[Given data]
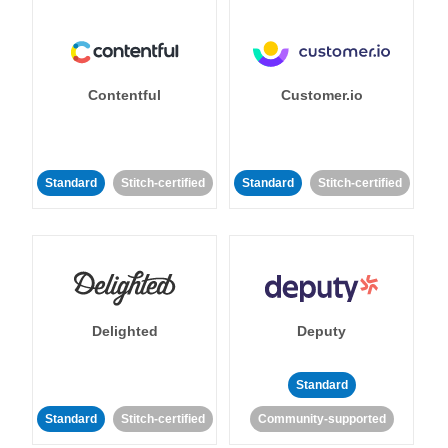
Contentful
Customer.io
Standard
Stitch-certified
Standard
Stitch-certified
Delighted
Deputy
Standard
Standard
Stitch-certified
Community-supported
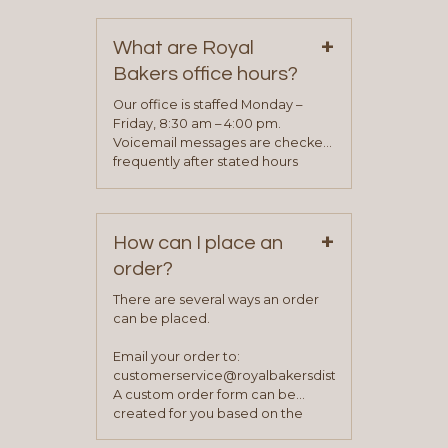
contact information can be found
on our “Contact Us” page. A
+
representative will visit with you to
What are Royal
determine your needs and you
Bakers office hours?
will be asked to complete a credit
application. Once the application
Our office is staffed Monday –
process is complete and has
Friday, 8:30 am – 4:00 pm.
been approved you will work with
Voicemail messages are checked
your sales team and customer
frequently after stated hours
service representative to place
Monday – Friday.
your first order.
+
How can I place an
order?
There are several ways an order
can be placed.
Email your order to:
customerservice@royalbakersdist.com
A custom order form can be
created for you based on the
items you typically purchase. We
[/Given data]
[Given data]
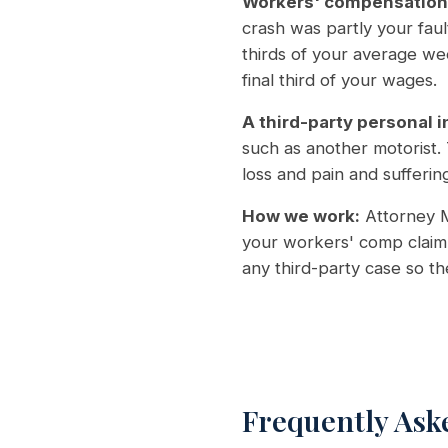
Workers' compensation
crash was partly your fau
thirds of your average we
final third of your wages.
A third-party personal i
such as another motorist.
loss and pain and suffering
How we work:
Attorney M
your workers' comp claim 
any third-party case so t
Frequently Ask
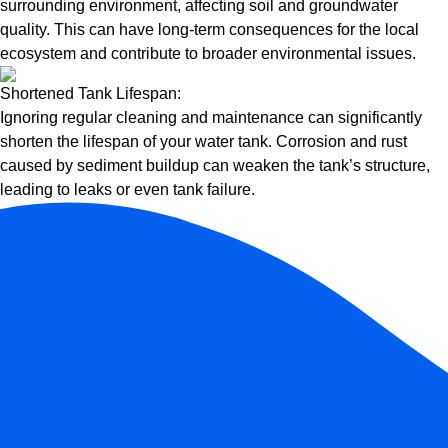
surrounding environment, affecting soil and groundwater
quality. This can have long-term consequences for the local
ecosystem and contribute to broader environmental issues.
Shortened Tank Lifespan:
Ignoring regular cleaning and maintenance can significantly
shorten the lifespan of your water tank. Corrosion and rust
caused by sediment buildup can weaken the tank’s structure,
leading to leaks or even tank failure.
[/Given data]
• [Problem]:
Which of the lines in the data hold the string "party"? Report each of them by copying it.

• [Reply to the task]:
A third-party personal i
any third-party case so t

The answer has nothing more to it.